The murderer made a failed bid to be moved out of solitary in 2000, and sent letters to The Times newspaper requesting a cyanide suicide pill.
He is said to have a high IQ and to love classical music, poetry and art, and those who have visited him inside describe him as gentle, kind and highly intelligent. Former detective Paul Harrison said in 2018 of Maudsley after meeting him: “If you didn’t know him and what he’d done, and you saw him, he’s a really intelligent, clever guy, who made you smile.”
A former prison officer who guarded some of the country’s most notorious criminals for more than a decade has argued that Maudsley should be taken out of his underground cell. Neil Samworth told the Daily Mail: “I think it’s wrong the way he has been treated. He is in total isolation and is not fair. I think his crimes are historic now and he represents no real danger to others. It’s a bit like Charlie Bronson. Yes, he has had lots of fights in the past but he is an old man now.’”
The cell, which reportedly measures 18ft by 15ft - slightly bigger than average - has a concrete slab for a bed. It has large bulletproof windows and a table and chair made of compressed cardboard. The lavatory and sink are also bolted to the floor.

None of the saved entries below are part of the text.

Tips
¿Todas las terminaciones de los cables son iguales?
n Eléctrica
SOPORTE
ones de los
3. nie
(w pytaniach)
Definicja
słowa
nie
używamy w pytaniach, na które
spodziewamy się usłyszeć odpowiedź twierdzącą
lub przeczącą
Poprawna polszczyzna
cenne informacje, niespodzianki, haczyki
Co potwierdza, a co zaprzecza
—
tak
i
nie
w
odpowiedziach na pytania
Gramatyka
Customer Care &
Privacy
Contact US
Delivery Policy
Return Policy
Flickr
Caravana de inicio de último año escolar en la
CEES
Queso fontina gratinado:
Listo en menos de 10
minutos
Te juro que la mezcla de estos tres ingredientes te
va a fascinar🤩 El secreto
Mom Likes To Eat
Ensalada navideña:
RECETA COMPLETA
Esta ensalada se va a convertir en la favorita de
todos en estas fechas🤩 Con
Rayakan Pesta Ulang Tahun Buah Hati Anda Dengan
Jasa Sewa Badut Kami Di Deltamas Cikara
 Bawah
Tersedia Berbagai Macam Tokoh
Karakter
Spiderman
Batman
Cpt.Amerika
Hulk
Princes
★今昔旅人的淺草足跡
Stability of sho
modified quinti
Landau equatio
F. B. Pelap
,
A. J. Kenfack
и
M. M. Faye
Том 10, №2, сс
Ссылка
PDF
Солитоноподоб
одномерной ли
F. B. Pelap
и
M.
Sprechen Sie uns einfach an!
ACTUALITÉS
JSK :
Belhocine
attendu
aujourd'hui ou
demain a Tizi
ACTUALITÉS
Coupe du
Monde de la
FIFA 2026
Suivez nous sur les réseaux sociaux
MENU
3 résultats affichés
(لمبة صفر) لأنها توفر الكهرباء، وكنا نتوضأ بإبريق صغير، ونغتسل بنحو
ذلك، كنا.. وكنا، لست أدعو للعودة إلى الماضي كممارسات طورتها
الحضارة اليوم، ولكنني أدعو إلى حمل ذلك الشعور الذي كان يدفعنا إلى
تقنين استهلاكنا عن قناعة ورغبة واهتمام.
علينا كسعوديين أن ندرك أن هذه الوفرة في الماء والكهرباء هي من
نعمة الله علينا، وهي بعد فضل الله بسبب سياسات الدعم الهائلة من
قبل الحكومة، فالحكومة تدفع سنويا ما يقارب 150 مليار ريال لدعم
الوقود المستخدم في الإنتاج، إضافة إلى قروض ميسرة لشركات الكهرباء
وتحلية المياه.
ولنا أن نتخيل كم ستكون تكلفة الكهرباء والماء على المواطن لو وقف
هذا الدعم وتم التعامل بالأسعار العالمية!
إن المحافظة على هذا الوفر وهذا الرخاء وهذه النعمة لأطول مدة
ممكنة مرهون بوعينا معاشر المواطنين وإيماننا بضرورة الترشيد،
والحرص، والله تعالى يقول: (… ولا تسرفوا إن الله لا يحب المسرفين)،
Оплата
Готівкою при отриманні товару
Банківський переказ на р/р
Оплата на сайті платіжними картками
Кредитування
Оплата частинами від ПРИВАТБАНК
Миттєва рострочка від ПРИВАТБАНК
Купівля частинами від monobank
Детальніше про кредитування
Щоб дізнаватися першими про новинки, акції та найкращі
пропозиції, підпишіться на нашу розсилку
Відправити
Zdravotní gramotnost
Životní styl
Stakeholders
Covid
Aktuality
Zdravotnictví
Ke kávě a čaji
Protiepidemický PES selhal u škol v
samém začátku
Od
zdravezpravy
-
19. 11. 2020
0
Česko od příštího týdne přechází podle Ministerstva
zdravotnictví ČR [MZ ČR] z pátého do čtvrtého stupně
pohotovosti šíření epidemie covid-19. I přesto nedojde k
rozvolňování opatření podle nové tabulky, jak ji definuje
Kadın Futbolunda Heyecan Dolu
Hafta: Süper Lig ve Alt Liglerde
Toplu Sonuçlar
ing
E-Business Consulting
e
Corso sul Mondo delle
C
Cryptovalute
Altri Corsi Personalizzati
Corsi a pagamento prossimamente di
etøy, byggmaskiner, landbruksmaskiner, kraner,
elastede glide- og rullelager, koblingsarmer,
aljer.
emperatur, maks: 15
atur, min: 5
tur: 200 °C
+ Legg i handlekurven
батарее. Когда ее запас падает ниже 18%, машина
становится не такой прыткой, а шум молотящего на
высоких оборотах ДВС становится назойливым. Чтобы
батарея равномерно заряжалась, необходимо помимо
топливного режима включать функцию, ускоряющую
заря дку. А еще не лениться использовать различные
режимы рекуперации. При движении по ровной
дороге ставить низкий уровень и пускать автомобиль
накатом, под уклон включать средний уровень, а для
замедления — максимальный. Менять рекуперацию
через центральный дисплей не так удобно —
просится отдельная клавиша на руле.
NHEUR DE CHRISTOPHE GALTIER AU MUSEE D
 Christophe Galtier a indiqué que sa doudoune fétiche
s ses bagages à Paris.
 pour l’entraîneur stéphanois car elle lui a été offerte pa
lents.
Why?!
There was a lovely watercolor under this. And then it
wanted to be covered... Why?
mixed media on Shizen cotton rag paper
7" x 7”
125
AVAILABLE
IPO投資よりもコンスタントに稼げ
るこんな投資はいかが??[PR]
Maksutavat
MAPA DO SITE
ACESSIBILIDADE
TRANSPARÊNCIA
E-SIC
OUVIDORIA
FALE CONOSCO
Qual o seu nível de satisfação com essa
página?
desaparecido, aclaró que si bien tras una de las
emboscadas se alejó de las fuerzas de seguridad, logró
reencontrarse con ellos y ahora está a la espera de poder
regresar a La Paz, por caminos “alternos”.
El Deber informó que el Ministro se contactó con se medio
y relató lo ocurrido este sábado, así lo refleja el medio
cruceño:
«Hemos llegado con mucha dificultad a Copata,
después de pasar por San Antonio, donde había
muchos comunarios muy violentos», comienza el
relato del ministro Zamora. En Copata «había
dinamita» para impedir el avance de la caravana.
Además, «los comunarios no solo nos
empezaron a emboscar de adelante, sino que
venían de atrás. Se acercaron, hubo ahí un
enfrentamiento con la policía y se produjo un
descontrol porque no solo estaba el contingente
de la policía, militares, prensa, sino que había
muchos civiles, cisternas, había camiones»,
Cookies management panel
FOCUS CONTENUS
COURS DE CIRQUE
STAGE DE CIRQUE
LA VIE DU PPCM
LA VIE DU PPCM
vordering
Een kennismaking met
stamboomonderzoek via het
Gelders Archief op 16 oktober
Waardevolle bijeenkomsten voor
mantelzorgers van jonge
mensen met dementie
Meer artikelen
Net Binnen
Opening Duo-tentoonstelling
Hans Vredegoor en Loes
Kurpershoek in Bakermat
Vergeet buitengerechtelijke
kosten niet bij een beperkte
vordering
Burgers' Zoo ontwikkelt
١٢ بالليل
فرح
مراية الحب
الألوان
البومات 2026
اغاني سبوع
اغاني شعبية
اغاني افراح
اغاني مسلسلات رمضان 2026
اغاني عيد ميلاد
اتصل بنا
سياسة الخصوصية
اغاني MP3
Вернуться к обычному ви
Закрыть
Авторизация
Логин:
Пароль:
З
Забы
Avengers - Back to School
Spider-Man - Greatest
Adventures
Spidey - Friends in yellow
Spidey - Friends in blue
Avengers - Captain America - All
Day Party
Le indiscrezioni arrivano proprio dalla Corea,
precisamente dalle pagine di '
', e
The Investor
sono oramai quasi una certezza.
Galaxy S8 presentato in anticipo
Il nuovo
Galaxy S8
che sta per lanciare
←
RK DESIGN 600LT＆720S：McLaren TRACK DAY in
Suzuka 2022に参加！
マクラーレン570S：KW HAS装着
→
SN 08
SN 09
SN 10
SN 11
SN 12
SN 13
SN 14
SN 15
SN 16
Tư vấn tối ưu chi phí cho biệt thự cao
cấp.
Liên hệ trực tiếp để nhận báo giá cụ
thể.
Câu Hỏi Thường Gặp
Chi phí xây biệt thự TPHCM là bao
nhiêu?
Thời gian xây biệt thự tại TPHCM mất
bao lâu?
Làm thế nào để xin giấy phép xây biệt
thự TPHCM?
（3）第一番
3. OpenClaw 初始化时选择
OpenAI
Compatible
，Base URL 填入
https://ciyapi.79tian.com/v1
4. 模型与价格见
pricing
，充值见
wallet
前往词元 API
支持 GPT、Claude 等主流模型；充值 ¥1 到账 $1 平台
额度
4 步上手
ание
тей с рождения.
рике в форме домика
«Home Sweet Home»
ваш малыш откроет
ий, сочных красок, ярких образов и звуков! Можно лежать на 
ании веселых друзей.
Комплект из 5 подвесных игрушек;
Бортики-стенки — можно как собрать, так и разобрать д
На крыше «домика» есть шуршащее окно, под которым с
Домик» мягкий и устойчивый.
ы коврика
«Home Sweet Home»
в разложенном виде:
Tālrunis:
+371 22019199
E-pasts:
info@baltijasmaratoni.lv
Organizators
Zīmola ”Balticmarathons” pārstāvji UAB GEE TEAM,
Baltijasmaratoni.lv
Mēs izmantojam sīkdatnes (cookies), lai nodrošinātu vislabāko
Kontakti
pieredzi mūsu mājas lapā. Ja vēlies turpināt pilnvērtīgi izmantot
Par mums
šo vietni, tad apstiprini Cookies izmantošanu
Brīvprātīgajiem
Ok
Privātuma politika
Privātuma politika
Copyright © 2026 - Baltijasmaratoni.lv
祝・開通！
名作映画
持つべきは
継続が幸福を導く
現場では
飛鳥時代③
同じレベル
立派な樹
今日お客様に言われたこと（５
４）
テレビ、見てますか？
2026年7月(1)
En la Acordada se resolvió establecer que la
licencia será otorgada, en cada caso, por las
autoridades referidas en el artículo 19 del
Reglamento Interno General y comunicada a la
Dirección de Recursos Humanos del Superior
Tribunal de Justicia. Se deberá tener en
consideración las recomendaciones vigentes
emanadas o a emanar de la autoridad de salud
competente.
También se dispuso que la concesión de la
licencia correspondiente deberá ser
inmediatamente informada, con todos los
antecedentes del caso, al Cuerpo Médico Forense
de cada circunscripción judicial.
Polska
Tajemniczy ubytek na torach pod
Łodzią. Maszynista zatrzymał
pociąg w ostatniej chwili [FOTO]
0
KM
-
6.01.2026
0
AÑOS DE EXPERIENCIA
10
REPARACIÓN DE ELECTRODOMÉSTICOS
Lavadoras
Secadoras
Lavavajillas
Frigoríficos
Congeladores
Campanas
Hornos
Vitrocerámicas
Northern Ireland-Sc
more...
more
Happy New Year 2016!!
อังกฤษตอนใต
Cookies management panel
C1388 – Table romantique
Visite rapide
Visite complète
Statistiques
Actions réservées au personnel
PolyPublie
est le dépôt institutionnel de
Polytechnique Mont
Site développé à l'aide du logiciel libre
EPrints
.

Maudsley is passed food through a small slot in the steel door which is encased in thick Perspex.
He is allowed one hour of exercise per day while surrounded by six burly guards and is forbidden from having contact with any other prisoners. In a letter more than two decades ago, he penned: “I am left to stagnate, vegetate and to regress”, adding: “My life in solitary is one long period of unbroken depression.”
The Ministry of Justice insisted there was “no such thing as solitary confinement in our prison system”. A Prison Service spokesman said: “Some offenders will be segregated if they pose a risk to others.
“They are allowed time in the open air every day, visits, phone calls, and access to legal advice and medical care like everyone else.”
Segregation of prisoners is “reviewed regularly”, the spokesman added.
Maudsley’s nephew, Gavin Maudsley, from Liverpool, told Channel 5’s Evil Behind Bars that his uncle had accepted his fate. Gavin said: “He’s asking to be on his own because he knows what can happen. Put him on a wing surrounded by rapists and paedophiles - I know this because he told us - he was going to kill as many paedophiles as he could. I’m not condoning what he did. He did very bad things. But he didn’t kill a child or woman. An innocent person didn’t go to work that day and never return home. The people he killed were really bad people.”
A murderer who spent time in the cell next to Maudsley told the programme: “I felt we were being psychologically murdered. The system’s treatment of Bob was totally dehumanising. To hold someone in an underground cage for over 40 years. It is unforgivable. What Bob did in terms of murdering sex offenders is obviously wrong. But what the system has done to Bob amounts to psychological torture. There are other ways of dealing with prisoners like Bob.”